*** Entries shown Section Begins ***

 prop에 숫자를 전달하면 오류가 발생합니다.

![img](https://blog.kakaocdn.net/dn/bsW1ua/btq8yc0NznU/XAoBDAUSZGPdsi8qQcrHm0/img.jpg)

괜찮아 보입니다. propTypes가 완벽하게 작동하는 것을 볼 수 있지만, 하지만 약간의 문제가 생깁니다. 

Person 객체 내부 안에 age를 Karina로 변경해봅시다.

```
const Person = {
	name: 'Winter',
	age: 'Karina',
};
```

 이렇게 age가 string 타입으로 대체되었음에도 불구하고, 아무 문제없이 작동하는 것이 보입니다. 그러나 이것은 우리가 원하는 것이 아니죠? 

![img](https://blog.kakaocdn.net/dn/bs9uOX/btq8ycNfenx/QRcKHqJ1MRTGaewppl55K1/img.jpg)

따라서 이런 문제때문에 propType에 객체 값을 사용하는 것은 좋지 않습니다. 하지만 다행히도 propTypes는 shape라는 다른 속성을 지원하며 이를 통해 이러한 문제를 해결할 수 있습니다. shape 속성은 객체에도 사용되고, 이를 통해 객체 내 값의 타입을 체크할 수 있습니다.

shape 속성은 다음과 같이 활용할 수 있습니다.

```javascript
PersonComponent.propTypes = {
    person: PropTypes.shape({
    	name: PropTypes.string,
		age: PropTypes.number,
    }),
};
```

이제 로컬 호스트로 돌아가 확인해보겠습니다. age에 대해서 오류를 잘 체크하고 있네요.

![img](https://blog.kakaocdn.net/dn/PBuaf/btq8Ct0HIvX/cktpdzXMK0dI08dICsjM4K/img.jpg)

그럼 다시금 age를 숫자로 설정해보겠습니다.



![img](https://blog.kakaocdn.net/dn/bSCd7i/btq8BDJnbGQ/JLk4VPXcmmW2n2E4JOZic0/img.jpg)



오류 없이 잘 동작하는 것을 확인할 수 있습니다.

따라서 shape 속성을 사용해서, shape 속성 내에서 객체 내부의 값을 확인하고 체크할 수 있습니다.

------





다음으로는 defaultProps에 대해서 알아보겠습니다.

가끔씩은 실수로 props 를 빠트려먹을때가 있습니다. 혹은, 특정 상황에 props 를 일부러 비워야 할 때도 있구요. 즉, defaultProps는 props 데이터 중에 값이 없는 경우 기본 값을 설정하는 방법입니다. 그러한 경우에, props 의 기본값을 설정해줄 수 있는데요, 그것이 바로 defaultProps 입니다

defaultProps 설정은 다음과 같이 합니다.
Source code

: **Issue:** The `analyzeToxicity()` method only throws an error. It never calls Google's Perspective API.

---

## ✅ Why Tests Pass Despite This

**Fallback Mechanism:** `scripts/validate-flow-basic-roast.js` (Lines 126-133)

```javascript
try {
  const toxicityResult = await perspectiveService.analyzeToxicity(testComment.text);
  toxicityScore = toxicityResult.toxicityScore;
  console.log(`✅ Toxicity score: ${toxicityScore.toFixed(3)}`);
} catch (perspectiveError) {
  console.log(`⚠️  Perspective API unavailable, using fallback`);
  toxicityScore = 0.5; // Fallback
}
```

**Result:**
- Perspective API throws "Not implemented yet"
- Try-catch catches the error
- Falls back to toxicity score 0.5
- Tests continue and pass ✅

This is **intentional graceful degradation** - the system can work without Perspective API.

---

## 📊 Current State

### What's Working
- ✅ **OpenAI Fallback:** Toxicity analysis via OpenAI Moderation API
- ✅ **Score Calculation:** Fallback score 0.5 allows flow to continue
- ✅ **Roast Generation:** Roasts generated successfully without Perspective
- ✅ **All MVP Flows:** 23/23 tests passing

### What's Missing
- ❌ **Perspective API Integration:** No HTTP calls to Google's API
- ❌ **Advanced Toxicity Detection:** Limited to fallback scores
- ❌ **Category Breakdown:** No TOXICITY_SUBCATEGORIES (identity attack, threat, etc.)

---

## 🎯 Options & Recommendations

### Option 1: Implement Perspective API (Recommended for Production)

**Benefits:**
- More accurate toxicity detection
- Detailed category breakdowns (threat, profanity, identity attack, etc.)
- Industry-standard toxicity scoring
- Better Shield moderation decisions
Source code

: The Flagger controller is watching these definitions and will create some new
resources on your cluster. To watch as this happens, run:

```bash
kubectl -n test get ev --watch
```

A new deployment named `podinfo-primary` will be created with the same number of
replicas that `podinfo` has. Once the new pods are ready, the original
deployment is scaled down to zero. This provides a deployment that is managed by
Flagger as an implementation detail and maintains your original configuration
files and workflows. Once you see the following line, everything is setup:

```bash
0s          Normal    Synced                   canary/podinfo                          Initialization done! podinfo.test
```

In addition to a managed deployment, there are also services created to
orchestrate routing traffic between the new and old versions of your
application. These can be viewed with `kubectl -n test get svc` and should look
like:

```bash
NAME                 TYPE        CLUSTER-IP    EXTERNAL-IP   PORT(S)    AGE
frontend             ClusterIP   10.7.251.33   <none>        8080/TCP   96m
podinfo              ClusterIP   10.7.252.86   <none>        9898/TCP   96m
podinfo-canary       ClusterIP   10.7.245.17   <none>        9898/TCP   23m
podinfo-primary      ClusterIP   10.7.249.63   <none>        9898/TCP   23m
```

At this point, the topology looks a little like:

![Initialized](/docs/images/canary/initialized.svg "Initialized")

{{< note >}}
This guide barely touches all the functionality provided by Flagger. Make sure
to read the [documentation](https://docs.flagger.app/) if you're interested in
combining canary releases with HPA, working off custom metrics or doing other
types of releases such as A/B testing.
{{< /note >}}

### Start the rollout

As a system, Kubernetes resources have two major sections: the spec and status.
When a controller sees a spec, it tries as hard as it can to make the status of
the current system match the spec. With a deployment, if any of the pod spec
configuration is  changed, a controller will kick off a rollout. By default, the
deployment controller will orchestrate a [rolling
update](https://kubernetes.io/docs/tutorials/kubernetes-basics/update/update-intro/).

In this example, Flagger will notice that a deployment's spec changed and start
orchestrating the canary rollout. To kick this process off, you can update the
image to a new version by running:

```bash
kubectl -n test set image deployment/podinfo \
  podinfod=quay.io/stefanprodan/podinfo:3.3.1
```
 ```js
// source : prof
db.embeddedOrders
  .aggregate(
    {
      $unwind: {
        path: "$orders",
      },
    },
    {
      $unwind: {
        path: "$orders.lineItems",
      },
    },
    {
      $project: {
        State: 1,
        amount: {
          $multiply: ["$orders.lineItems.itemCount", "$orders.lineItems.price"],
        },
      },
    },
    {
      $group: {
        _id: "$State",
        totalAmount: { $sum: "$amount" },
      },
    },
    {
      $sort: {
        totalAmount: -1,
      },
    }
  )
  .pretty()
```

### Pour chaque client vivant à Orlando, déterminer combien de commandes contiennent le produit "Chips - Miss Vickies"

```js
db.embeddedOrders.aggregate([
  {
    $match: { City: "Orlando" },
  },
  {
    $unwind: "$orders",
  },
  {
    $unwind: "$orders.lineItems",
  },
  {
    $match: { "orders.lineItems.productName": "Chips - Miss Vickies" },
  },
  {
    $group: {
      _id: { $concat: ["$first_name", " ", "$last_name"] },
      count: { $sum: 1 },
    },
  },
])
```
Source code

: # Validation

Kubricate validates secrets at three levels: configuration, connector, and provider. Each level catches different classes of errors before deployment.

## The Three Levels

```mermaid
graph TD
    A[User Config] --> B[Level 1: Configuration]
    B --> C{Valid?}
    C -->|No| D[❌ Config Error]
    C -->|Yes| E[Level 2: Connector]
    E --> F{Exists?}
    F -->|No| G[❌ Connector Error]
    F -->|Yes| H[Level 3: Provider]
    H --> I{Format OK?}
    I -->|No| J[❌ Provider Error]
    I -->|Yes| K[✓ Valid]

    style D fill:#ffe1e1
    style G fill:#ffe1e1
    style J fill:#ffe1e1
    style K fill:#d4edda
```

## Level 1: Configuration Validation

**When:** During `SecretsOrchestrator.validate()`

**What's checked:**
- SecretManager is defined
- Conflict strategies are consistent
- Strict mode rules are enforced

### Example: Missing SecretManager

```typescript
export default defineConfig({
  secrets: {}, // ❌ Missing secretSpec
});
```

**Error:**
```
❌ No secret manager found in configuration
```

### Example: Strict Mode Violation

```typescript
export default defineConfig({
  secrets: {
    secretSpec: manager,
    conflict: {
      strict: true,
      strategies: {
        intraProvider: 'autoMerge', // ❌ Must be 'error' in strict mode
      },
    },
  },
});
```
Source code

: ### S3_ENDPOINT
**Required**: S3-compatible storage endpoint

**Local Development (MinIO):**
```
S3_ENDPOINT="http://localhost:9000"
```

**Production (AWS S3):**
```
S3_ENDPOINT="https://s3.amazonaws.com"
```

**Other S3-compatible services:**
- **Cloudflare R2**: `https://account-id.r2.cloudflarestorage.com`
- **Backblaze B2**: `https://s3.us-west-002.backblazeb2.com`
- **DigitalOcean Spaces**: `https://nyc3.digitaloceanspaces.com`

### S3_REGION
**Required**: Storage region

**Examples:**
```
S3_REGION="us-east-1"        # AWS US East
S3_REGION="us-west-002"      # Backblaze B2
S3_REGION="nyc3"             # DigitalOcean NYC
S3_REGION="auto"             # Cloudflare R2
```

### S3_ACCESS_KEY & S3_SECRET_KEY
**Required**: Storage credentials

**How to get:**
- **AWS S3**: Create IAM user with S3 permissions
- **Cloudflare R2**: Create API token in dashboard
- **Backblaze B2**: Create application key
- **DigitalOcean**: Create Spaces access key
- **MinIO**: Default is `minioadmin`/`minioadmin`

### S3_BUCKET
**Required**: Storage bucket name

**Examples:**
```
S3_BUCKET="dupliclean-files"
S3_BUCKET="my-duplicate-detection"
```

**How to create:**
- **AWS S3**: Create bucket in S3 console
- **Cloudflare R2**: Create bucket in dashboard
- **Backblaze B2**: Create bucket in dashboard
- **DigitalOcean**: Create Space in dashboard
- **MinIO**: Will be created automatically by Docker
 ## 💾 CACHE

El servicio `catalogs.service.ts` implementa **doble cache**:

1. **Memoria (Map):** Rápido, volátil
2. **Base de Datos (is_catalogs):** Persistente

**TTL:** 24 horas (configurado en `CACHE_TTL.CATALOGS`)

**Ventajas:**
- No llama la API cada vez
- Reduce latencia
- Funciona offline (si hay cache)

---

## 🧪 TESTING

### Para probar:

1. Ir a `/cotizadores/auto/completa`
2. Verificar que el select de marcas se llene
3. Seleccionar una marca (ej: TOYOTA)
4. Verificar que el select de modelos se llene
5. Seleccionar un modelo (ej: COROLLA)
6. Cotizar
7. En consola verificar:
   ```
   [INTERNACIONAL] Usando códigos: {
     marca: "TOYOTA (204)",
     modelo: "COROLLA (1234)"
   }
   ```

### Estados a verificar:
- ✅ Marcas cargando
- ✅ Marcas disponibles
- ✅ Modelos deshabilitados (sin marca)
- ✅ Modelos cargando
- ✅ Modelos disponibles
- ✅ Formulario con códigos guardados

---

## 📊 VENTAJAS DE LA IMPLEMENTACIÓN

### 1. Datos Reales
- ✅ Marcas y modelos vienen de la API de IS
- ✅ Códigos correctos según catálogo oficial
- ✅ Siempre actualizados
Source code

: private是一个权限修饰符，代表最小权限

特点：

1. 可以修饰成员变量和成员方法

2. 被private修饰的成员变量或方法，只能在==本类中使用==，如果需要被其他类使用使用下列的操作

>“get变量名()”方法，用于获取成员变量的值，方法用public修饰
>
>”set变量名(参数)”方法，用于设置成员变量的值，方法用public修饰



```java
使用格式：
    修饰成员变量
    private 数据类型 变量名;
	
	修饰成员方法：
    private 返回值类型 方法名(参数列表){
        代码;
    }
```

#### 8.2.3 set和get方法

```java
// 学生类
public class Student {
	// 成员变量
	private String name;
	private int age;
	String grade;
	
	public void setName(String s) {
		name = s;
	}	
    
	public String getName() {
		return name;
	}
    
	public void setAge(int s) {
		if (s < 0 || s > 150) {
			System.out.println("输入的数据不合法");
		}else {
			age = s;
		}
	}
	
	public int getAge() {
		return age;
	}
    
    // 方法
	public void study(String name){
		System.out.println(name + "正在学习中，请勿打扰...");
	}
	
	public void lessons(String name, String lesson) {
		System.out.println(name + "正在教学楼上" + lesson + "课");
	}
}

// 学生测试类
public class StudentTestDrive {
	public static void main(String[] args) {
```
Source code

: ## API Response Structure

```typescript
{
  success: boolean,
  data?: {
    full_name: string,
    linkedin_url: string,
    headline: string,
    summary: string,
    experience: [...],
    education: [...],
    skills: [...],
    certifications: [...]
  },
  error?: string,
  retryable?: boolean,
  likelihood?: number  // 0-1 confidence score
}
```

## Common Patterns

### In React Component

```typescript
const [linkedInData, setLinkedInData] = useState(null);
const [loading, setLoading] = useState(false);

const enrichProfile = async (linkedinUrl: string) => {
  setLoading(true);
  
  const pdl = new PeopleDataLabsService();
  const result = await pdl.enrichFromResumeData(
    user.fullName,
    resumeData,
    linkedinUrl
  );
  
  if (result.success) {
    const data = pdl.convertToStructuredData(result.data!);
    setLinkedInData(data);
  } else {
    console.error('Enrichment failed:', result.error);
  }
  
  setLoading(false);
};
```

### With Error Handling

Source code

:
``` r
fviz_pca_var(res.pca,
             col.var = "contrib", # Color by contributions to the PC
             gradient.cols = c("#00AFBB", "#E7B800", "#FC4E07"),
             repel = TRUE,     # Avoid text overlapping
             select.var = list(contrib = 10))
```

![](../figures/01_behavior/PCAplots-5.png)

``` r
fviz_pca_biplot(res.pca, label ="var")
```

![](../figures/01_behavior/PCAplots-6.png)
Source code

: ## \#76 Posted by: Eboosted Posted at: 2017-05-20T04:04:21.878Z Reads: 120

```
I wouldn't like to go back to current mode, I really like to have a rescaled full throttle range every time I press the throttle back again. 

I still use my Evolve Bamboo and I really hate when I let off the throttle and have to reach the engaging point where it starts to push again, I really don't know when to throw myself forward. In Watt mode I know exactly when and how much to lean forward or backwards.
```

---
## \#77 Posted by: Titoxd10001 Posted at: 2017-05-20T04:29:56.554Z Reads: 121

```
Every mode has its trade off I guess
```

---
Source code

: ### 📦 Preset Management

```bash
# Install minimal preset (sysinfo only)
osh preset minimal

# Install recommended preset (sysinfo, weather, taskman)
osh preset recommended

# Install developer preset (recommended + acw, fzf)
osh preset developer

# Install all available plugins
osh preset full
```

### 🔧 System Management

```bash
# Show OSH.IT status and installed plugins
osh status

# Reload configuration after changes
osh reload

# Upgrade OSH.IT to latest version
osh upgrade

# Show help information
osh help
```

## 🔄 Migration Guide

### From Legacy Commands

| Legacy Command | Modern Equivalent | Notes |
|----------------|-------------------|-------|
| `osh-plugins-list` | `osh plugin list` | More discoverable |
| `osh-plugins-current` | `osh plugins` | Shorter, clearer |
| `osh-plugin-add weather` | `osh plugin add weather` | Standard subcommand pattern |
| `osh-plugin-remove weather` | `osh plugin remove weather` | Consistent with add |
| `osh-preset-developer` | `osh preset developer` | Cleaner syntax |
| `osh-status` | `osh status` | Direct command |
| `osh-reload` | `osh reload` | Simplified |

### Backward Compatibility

*** Entries shown Section Ends ***

Pull out all lines from the entries above in which the word "Management" appears.

# [Output of the exercise]
: ### 📦 Preset Management
### 🔧 System Management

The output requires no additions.